One of the biggest points of emphasis for the energy production industry is how to effectively decarbonize and reduce the footprint of generation activities while still maintaining sufficient capacity to fulfill the energy needs of the world at large. Unlike many other sectors that can pivot to alternate forms of zero-emission fuel, the very nature of fossil fuel extraction, production, and transmission makes this transition particularly difficult and expensive. Small, immediate gains in efficiency with minimal investment can play a significant role in both smoothing the energy transition as well as extending the window where climate effects and increases in global temperatures above 3.5°F can still be mitigated or eliminated.
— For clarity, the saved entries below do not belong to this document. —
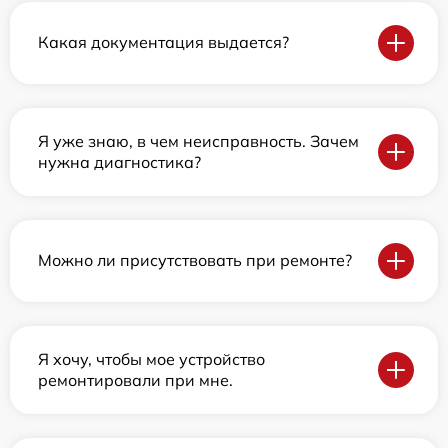
Какая документация выдается?
Я уже знаю, в чем неисправность. Зачем
нужна диагностика?
Можно ли присутствовать при ремонте?
Я хочу, чтобы мое устройство
ремонтировали при мне.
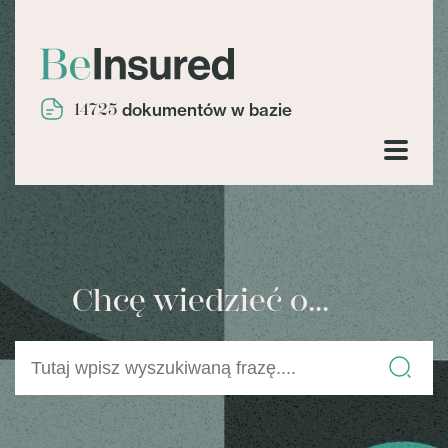
14725
dokumentów w bazie
Chcę wiedzieć o...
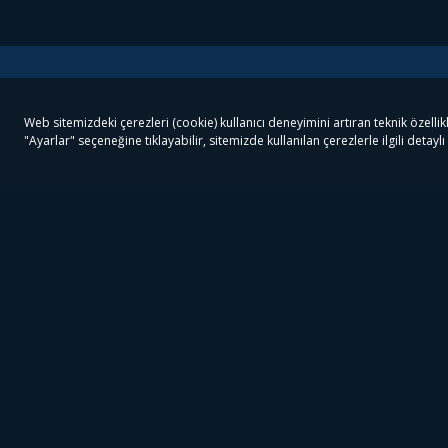
Tivibu
Tivibu Paketler
Ön
Tivibu Android TV
Tivibu GO Süper Paket
Her
Tivibu Nedir?
Tivibu GO Sinema Paketi
Can
Tivibu Kampanyaları
Tivibu Ev Süper Paket
Fil
Bize Ulaşın
Tivibu Ev Sinema Paketi
The
Destek
Tivibu Uydu Süper Paket
The
Ticari Tivibu
Tivibu Uydu Aile Paketi
Dex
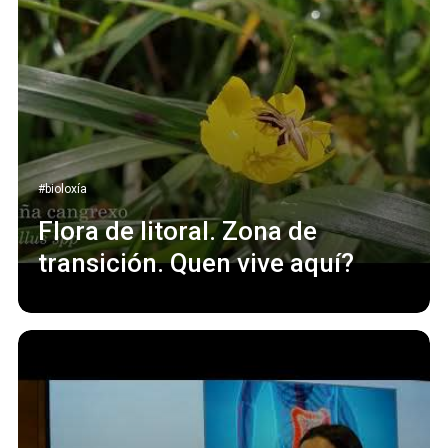
#bioloxía
Flora de litoral. Zona de
transición. Quen vive aquí?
Previous work and field trials presented by the authors have demonstrated that efficiency losses associated with fouling of heat transfer surfaces are a significant contributor to carbon emissions; in steam generation plants, fouling of the main condenser can lead to increased backpressure and reductions in power output. Hard deposit buildup on the pre-heat train (PHT) of a refinery can result in dramatically increased fuel use to raise the temperature of production fluid so that is ready for separation and distillation. New materials capable of imparting low-surface energy properties and greatly reduced surface roughness have been demonstrated to significantly decrease fouling in many of these cases, opening untapped operational capacity. However, without careful monitoring of the exchanger itself, this capacity may go entirely unrealized and un-utilized.
This paper presents a new strategy in developing a monitoring and prescriptive maintenance solution that can specifically work as a complement to determine improved heat transfer performance after refurbishment by an anti-fouling surface treatment. The thermal sensor intelligence module (TSIM) was designed to be a lightweight and self-contained system, with the ability to be easily deployed on heat transfer equipment.
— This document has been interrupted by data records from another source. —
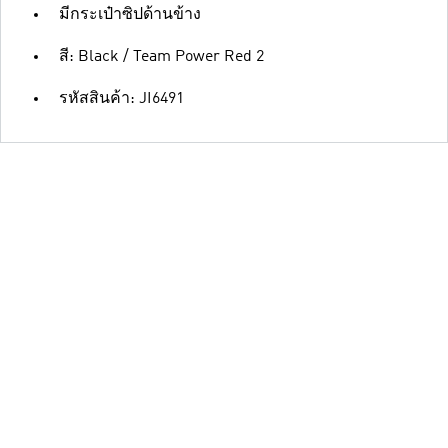
มีกระเป๋าซิปด้านข้าง
สี: Black / Team Power Red 2
รหัสสินค้า: JI6491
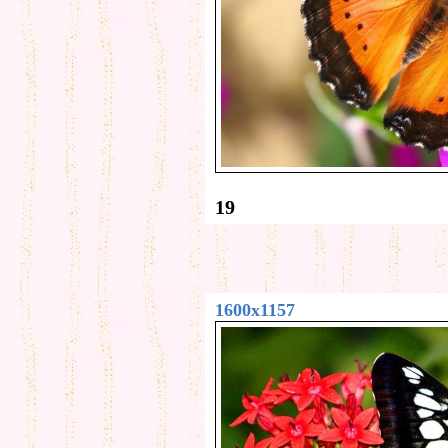
19
1600x1157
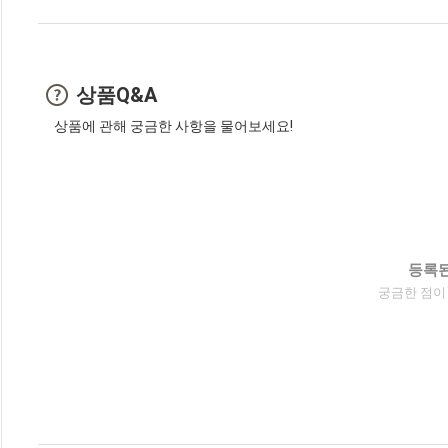
상품Q&A
상품에 관해 궁금한 사항을 물어보세요!
등록된
궁금한 점이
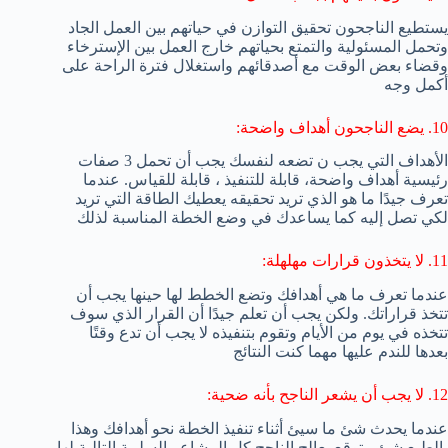
يستطيع الناجحون تحقيق التوازن في حياتهم بين العمل الجاد
وتحمل المسئولية والتمتع بحياتهم خارج العمل بين الإسترخاء
وقضاء بعض الوقت مع أصدقائهم واستغلال فترة الراحة على
أكمل وجه
10. يضع الناجحون أهداف واضحة:
الأهداف التي يجب ن تضعه لنفسك يجب أن تحمل 3 صفات
رئيسية أهداف واضحة، قابلة للتنفيذ ، قابلة للقياس. عندما
تعرف جيدًا ما هو الذي تريد تحقيقه يعطيك الطاقة التي تريد
لكي تصل إليه كما يساعدك في وضع الخطة المناسبة لذلك
11. لا يتخذون قرارات مهلهلة:
عندما تعرف ما هي أهدافك وتضع الخطط لها حينها يجب أن
تتخذ قراراتك. ولكن يجب أن تعلم جيدًا أن القرار الذي سوف
تتخذه في يوم من الأيام وتقوم بتنفيذه لا يجب أن تدع وقتًا
بعدها للندم عليها مهما كنت النتائج
12. لا يجب أن يشعر الناجح بأنه ضحية:
عندما يحدث شئ ما سيئ أثناء تنفيذ الخطة نحو أهدافك وهذا
بالطبع شئ متوقع يعالج الناجح كل المشاعر السلبية التالية لها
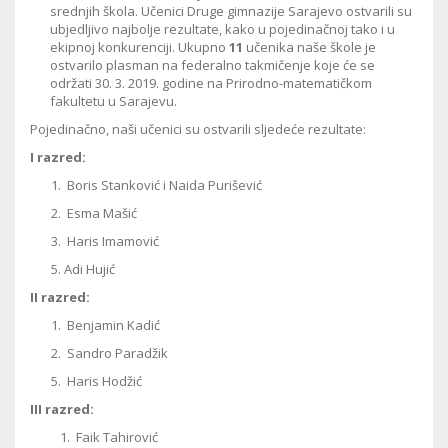
srednjih škola. Učenici Druge gimnazije Sarajevo ostvarili su
ubjedljivo najbolje rezultate, kako u pojedinačnoj tako i u
ekipnoj konkurenciji. Ukupno
11
učenika naše škole je
ostvarilo plasman na federalno takmičenje koje će se
održati 30. 3. 2019. godine na Prirodno-matematičkom
fakultetu u Sarajevu.
Pojedinačno, naši učenici su ostvarili sljedeće rezultate:
I razred:
1. Boris Stanković i Naida Purišević
2. Esma Mašić
3. Haris Imamović
5. Adi Hujić
II razred:
1. Benjamin Kadić
2. Sandro Paradžik
5. Haris Hodžić
III razred:
1. Faik Tahirović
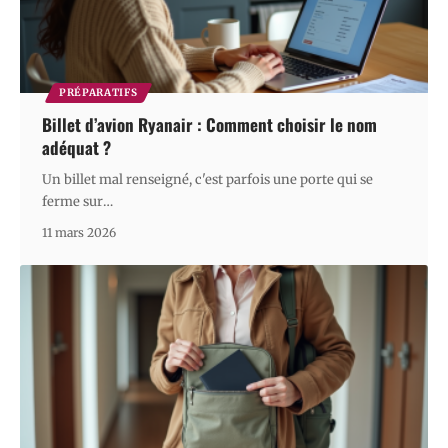
PRÉPARATIFS
Billet d’avion Ryanair : Comment choisir le nom
adéquat ?
Un billet mal renseigné, c'est parfois une porte qui se
ferme sur
…
11 mars 2026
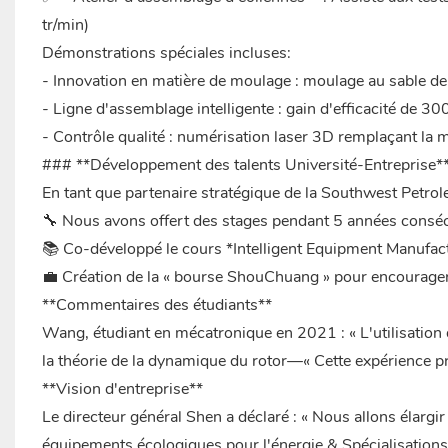
tr/min)
Démonstrations spéciales incluses:
- Innovation en matière de moulage : moulage au sable de 
- Ligne d'assemblage intelligente : gain d'efficacité de 3
- Contrôle qualité : numérisation laser 3D remplaçant la
### **Développement des talents Université-Entreprise*
En tant que partenaire stratégique de la Southwest Petr
🔧 Nous avons offert des stages pendant 5 années conséc
📚 Co-développé le cours *Intelligent Equipment Manufact
💼 Création de la « bourse ShouChuang » pour encourage
**Commentaires des étudiants**
Wang, étudiant en mécatronique en 2021 : « L'utilisation
la théorie de la dynamique du rotor—« Cette expérience pr
**Vision d'entreprise**
Le directeur général Shen a déclaré : « Nous allons élargir
équipements écologiques pour l'énergie & Spécialisatio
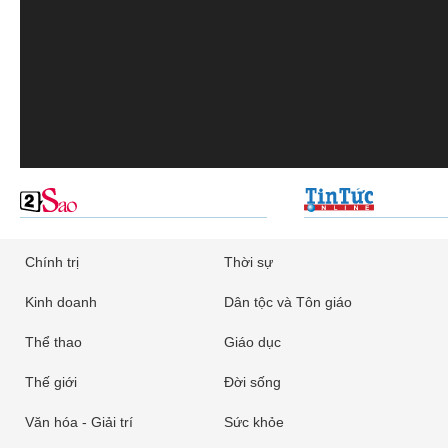
Chính trị
Thời sự
Kinh doanh
Dân tộc và Tôn giáo
Thể thao
Giáo dục
Thế giới
Đời sống
Văn hóa - Giải trí
Sức khỏe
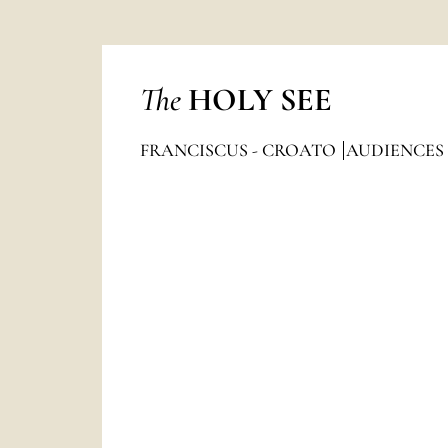
The
HOLY SEE
FRANCISCUS - CROATO
AUDIENCES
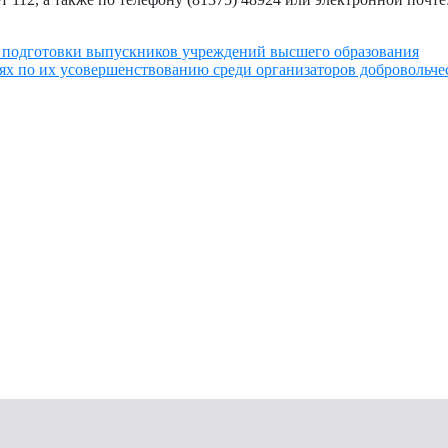
м подготовки выпускников учреждений высшего образования
ях по их усовершенствованию среди организаторов добровольчес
To make accurate and precise predictions for the absence or presence of fouling on a treated system, where both historical and real-time data may be limited, an ensemble learning method was utilized in conjunction with a subscale condenser system whereby the TSIM could be rapidly trained on a variety of simulated fouling conditions, and the presence or absence of treatment. The learning method demonstrated in this work allowed for the TSIM to improve its fouling predictions through a model that allows it to impute the values of different parameters if the deployed exchanger or condenser does not have the necessary instrumentation. This imputation and prediction of the missing exchanger parameters allows for the accuracy be improved by nearly 20%, and the precision and F1 scores to be comparable to the model with a full set of input features. Finally, results gathered from this test condenser system, and the calculation of heat transfer efficiency showed good correlation with previously reported field data gathered under similar conditions, with a roughly 3-7% improvement after the addition of the anti-fouling treatment.